It’s a hot topic amongst dialysis centers around the country: bundling. Here’s my attempt to explain it in a brief manner. If anybody has corrections or comments about this explanation, feel free to make them known.
With the Social Security Act of 1973, all U.S. ESRD patients were given the right to free dialysis–and since that time, the ESRD Program has comprised a very significant portion of the overall Medicare Budget. The Centers for Medicare and Medicaid Services (CMS), a division of the Department of Health and Human Services (HHS), is in charge of administering the ESRD Program and setting the reimbursement prices for dialysis centers.
Currently, CMS divides the ESRD budget into two distinct services. First, there is a “bundled” payment which takes into account all the nursing, dialysis equipment, and many of the routine lab tests; essentially, one lump sum per patient per dialysis treatment is given which does not vary. Second, there is a category of “separately billable” items which includes the injected medications administered during dialysis and a few of the more recent lab tests. According to the current plan, each “separately billable” item is reimbursed at a rate 6% above the manufacturers’ average sales price (ASP). Dialysis centers can make a profit from this policy, and accordingly, the more “separately billable” items are ordered, the greater the ability to generate profit. This has been especially welcomed by dialysis units, as the bundled payment has not been adjusted for inflation and the units rely more and more heavily on “separately billable” items to cover the increasing costs of running a center.

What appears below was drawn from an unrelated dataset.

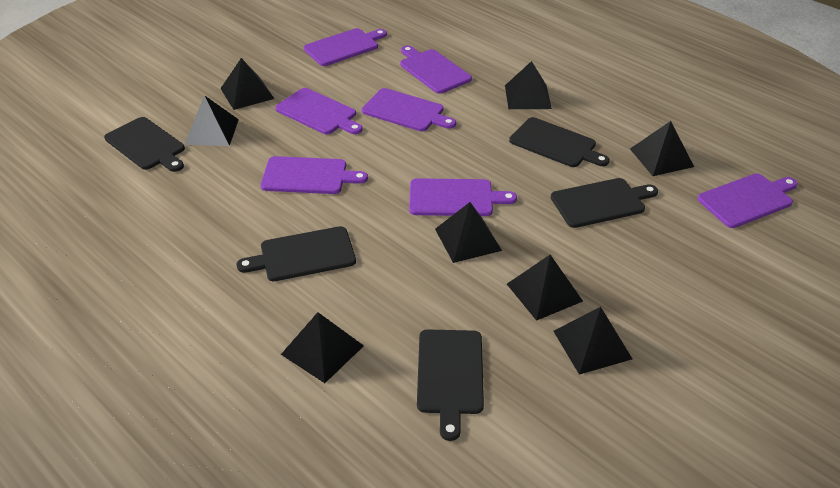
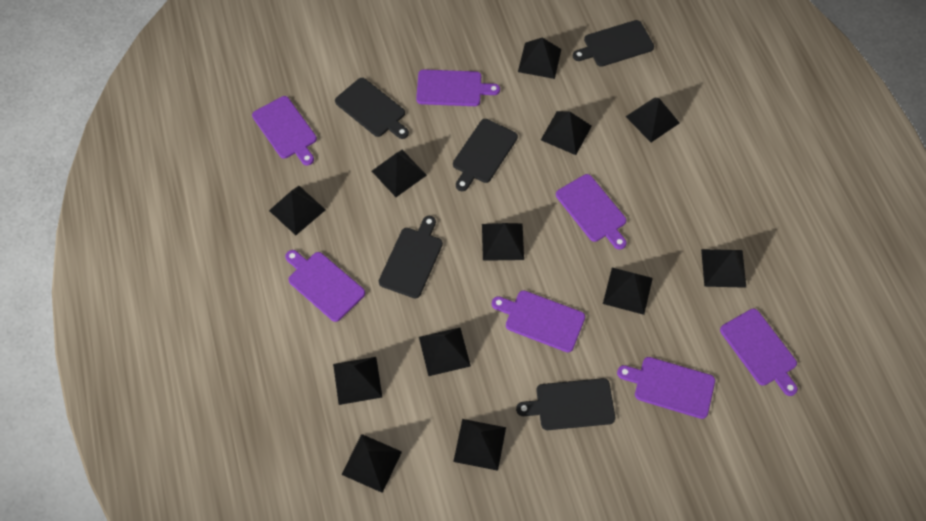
black pyramid: 8 -> 12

There is now a strong push by CMS to change the ESRD policy such that the entire dialysis process–both the dialysis treatment itself as well as any injectable medications or labs–become a single “bundled payment.” According to this report by the Government Accountability Office (GAO), a single bundled dialysis care payment would “increase efficiency and clinical flexibility.”
The medication Epogen is central to understanding the current move towards a bundled payment. Epogen was by far the most pricey “separately billable item” within the ESRD budget, accounting for about $2 billion annually. In the report, the fact that Amgen (the company which makes Epogen) has no competition on the market is cited as a reason for these staggering costs. The report goes on to suggest that placing Epogen within a bundled payment would force physicians to use the drug more judiciously and allow them to adapt strategies that could minimize Epogen doses–for example, subcutaneous rather than intravenous dosing.

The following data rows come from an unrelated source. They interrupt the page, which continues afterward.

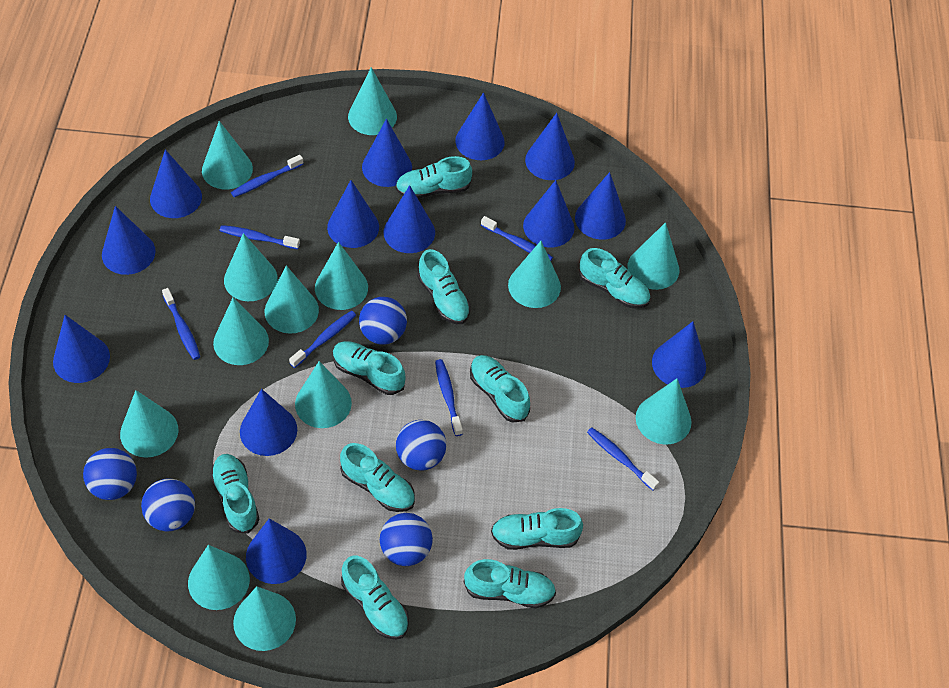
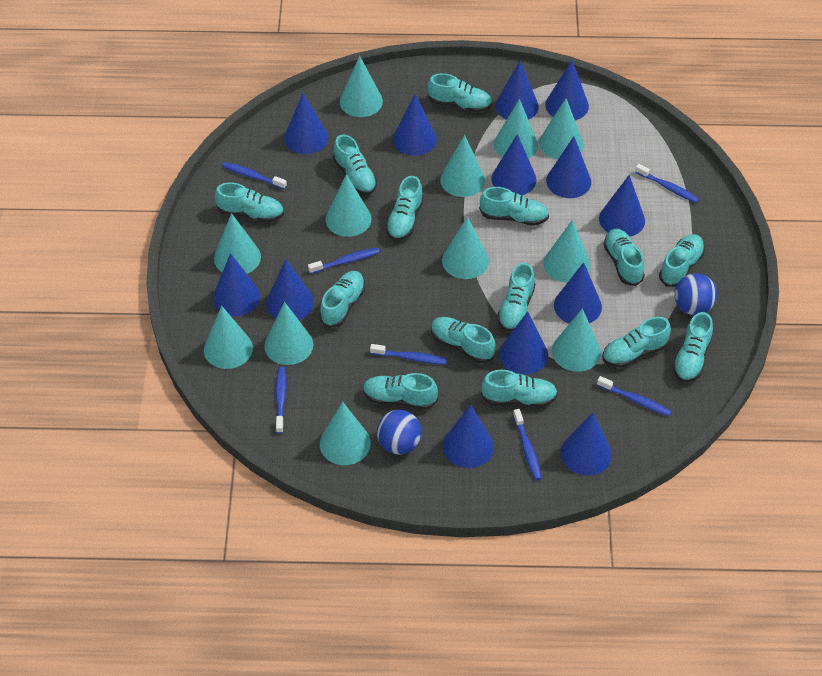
blue ball: 5 -> 2
turquoise cone: 13 -> 12
turquoise shoe: 10 -> 14

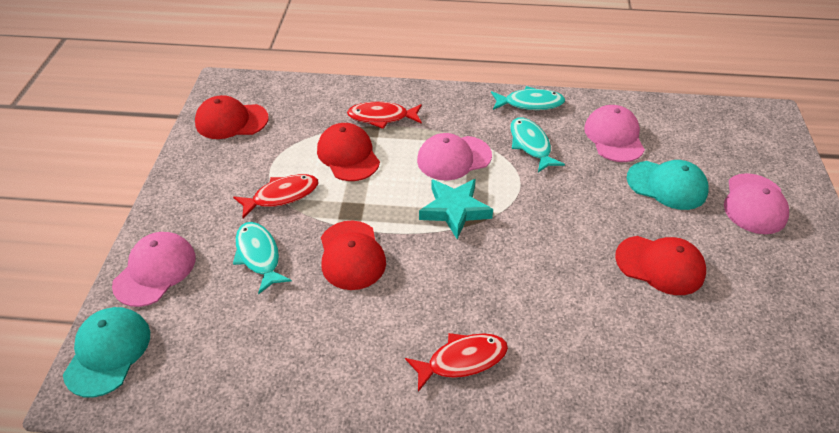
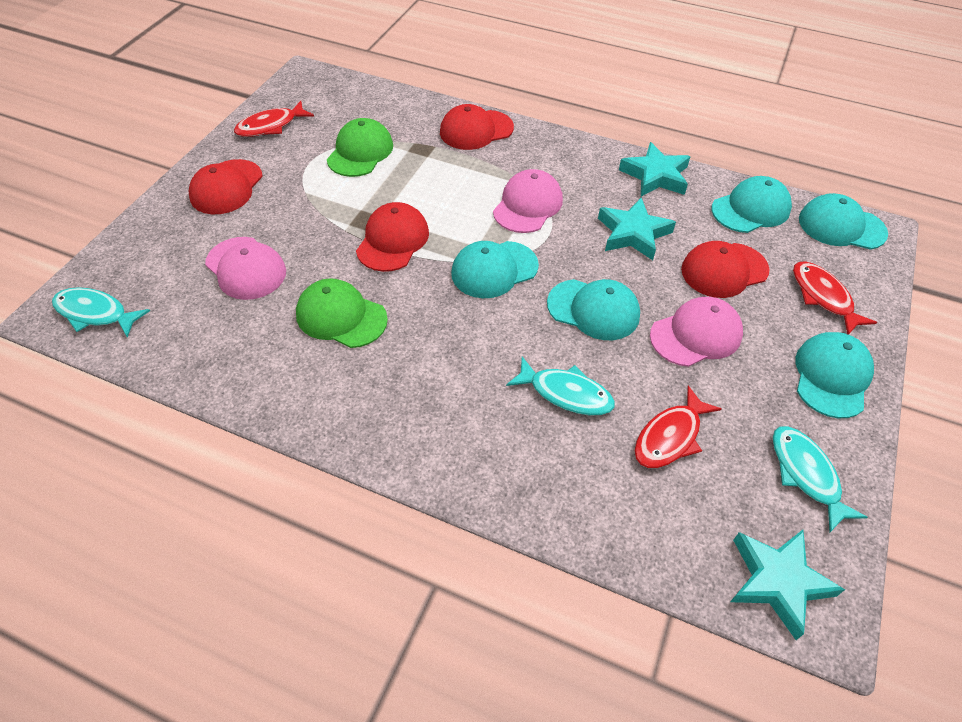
green cap: 0 -> 2
pink cap: 4 -> 3
turquoise cap: 2 -> 5
turquoise star: 1 -> 3

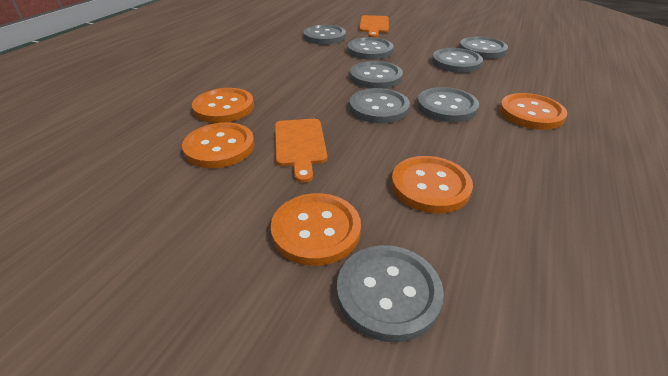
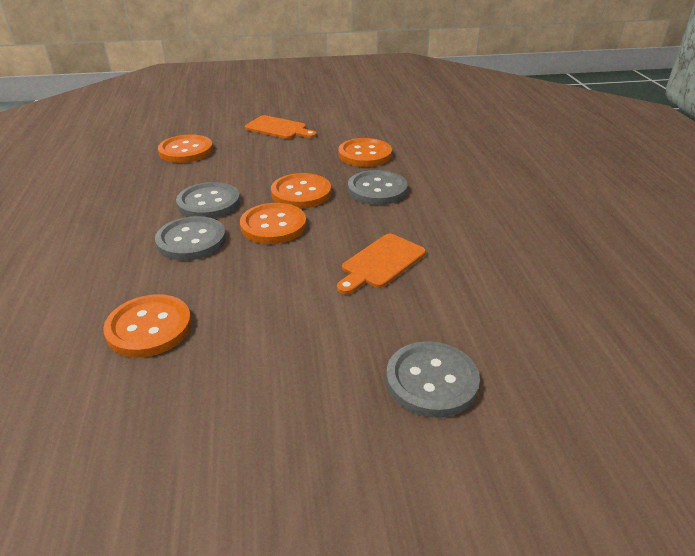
grey button: 8 -> 4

The proposal of bundled dialysis payments is, understandably, still a controversial one. Will dialysis units be fairly compensated in a bundled system? We don’t have the proposed numbers yet to judge. Will patients still have access to important drugs and breakthroughs? Some have even suggested that a bundling policy might discourage some dialysis centers from taking African-American patients, who tend to have higher Epogen requirements, and therefore lead to racial discrimination; medically complex patients might also fall into the category of an “undesirable dialysis patient” from a cost perspective. The one thing that is for sure is that whatever the policy turns out to be, it will undoubtedly have major effects on nearly every nephrologist practicing with the U.S.